Exercise description |
Whenever a line in the data holds the string "Global", copy that line.

------------------------------------------------------------------------

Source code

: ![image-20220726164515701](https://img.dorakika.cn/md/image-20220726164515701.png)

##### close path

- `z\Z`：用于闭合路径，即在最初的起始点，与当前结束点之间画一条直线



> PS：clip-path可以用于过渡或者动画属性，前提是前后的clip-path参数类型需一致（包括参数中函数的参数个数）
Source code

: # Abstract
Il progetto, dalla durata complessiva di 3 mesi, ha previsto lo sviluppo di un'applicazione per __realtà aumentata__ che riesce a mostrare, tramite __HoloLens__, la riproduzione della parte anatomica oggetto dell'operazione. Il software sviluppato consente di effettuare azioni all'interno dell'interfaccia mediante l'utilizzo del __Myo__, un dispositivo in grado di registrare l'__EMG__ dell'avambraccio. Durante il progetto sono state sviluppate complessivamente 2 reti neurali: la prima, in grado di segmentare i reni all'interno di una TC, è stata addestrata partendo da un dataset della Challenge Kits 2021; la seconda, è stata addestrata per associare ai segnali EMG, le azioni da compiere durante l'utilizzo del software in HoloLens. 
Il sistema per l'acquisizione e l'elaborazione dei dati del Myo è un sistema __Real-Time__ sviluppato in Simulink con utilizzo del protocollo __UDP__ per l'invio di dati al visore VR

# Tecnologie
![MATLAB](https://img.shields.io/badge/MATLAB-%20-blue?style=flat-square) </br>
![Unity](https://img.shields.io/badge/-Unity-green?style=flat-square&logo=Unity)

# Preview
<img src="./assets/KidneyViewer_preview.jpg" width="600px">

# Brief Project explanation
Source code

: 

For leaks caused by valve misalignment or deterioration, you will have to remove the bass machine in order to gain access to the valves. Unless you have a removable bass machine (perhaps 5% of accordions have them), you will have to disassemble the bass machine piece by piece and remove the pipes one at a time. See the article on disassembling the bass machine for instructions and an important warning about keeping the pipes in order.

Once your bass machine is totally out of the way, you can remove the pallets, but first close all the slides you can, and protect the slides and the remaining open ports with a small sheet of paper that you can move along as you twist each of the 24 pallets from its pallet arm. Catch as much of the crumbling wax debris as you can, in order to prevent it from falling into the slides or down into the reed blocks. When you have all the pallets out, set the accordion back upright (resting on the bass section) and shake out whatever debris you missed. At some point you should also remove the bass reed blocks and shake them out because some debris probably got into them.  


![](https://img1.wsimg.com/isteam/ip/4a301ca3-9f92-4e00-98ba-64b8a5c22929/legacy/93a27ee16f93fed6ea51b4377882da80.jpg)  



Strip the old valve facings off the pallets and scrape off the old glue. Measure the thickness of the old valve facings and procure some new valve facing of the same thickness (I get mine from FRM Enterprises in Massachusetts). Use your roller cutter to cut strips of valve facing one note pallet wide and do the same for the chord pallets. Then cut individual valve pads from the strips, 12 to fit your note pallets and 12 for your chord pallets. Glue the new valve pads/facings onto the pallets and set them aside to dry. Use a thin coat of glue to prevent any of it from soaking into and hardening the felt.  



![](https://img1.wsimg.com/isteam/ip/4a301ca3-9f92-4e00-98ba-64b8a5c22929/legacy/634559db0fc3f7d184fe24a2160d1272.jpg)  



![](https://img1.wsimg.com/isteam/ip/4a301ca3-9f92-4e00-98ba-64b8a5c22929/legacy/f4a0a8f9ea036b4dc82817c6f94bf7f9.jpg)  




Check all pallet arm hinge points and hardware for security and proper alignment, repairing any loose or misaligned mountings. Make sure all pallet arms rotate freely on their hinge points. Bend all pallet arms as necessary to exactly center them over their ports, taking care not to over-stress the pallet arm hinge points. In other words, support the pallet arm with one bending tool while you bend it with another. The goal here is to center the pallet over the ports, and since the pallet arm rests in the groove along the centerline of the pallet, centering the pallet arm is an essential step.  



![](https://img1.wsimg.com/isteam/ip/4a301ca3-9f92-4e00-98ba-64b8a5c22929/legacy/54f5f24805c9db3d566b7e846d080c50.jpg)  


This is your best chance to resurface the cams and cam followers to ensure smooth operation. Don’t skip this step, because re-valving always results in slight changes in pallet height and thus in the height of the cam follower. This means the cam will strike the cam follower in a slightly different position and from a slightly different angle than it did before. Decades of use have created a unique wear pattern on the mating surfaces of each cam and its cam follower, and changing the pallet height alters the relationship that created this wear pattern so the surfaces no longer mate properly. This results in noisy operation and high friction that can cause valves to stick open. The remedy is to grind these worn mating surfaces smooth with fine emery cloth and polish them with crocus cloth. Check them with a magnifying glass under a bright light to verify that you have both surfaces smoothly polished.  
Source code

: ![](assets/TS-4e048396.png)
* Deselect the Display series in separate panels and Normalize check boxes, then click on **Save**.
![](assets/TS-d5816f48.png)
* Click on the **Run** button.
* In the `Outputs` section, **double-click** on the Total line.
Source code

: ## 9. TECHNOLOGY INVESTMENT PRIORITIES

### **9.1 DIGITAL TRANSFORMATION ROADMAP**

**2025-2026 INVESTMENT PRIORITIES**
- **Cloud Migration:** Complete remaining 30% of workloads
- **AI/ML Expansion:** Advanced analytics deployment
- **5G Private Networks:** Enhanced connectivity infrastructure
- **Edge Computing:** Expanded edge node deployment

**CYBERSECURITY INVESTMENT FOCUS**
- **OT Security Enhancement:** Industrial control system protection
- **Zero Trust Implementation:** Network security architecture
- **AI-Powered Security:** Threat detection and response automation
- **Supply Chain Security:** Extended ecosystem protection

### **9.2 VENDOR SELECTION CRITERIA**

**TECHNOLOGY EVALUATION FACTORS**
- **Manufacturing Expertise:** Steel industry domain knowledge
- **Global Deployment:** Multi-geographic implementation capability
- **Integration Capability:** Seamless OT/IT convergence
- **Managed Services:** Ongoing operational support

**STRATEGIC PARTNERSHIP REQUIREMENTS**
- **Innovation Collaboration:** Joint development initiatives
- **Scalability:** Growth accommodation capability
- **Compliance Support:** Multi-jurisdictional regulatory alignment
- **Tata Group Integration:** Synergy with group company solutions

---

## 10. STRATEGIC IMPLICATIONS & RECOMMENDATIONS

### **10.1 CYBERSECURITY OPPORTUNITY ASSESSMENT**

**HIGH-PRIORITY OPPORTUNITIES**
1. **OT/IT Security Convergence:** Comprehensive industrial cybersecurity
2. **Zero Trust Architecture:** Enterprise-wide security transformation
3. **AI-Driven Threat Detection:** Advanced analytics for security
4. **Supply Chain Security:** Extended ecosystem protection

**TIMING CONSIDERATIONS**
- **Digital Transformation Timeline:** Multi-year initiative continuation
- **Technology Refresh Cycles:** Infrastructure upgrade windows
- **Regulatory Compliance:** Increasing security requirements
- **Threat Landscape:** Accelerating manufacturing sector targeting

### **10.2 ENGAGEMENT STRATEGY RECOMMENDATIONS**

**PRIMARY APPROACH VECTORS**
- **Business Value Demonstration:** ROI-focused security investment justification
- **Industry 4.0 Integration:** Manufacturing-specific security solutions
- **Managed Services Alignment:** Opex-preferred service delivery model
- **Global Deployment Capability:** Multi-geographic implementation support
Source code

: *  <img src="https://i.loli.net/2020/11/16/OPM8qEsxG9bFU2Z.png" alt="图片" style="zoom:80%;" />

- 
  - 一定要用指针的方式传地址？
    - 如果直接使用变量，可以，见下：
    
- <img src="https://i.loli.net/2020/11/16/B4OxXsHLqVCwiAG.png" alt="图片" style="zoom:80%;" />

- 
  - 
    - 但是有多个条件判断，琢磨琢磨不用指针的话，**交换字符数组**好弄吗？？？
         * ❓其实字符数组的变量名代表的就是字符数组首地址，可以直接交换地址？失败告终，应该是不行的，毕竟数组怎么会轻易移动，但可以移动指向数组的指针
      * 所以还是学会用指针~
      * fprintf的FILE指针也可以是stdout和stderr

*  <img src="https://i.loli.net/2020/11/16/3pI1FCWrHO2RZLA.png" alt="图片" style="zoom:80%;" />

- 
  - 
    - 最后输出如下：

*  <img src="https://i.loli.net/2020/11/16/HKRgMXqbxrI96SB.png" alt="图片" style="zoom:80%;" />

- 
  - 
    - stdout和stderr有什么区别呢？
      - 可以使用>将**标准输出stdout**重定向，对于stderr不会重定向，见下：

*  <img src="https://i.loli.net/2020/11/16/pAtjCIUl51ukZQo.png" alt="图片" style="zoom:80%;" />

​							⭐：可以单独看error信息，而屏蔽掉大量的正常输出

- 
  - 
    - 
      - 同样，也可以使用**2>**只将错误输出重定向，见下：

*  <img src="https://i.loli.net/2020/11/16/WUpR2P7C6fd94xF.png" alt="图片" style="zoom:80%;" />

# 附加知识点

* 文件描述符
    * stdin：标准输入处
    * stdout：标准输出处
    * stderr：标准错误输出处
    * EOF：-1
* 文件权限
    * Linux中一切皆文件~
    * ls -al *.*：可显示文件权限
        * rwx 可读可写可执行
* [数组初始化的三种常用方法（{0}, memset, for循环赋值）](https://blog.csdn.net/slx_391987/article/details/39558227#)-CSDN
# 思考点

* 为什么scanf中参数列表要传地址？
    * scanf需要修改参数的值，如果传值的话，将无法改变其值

------------------------------------------------------------------------

Output below |
- **Global Deployment:** Multi-geographic implementation capability
- **Global Deployment Capability:** Multi-geographic implementation support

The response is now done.